● Directions for this task
Starting with the line that contains "Views: 3d (3.5", copy out each line through the end of the entries below, exactly as written, and nothing else.

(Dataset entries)
········
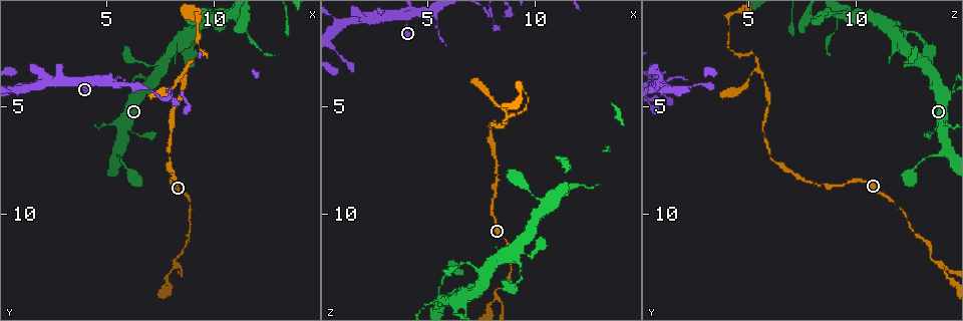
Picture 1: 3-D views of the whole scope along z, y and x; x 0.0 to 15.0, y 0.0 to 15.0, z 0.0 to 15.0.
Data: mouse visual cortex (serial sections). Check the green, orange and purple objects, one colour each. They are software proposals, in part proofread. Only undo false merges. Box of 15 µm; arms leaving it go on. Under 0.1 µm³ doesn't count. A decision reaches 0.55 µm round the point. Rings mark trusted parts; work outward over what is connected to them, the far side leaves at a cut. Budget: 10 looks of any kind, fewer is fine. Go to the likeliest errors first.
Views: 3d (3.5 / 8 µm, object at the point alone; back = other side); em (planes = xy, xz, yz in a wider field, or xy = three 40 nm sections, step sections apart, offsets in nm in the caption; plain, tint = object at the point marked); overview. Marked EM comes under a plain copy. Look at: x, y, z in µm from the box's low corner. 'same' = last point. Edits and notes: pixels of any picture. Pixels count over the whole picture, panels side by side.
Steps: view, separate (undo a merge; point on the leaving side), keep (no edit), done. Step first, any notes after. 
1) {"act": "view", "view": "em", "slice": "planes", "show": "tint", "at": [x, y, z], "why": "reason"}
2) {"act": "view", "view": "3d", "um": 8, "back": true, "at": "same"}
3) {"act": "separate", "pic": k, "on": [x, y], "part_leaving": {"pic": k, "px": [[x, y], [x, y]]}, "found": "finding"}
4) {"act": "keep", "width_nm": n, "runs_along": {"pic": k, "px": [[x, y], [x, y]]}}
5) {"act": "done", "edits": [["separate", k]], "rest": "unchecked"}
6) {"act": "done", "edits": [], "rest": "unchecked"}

{"act": "view", "view": "3d", "um": 3.5, "at": [5.3, 5.7, 14.0], "why": "sudden change in width"}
········
● Solved exercise
Views: 3d (3.5 / 8 µm, object at the point alone; back = other side); em (planes = xy, xz, yz in a wider field, or xy = three 40 nm sections, step sections apart, offsets in nm in the caption; plain, tint = object at the point marked); overview. Marked EM comes under a plain copy. Look at: x, y, z in µm from the box's low corner. 'same' = last point. Edits and notes: pixels of any picture. Pixels count over the whole picture, panels side by side.
Steps: view, separate (undo a merge; point on the leaving side), keep (no edit), done. Step first, any notes after. 
1) {"act": "view", "view": "em", "slice": "planes", "show": "tint", "at": [x, y, z], "why": "reason"}
2) {"act": "view", "view": "3d", "um": 8, "back": true, "at": "same"}
3) {"act": "separate", "pic": k, "on": [x, y], "part_leaving": {"pic": k, "px": [[x, y], [x, y]]}, "found": "finding"}
4) {"act": "keep", "width_nm": n, "runs_along": {"pic": k, "px": [[x, y], [x, y]]}}
5) {"act": "done", "edits": [["separate", k]], "rest": "unchecked"}
6) {"act": "done", "edits": [], "rest": "unchecked"}

{"act": "view", "view": "3d", "um": 3.5, "at": [5.3, 5.7, 14.0], "why": "sudden change in width"}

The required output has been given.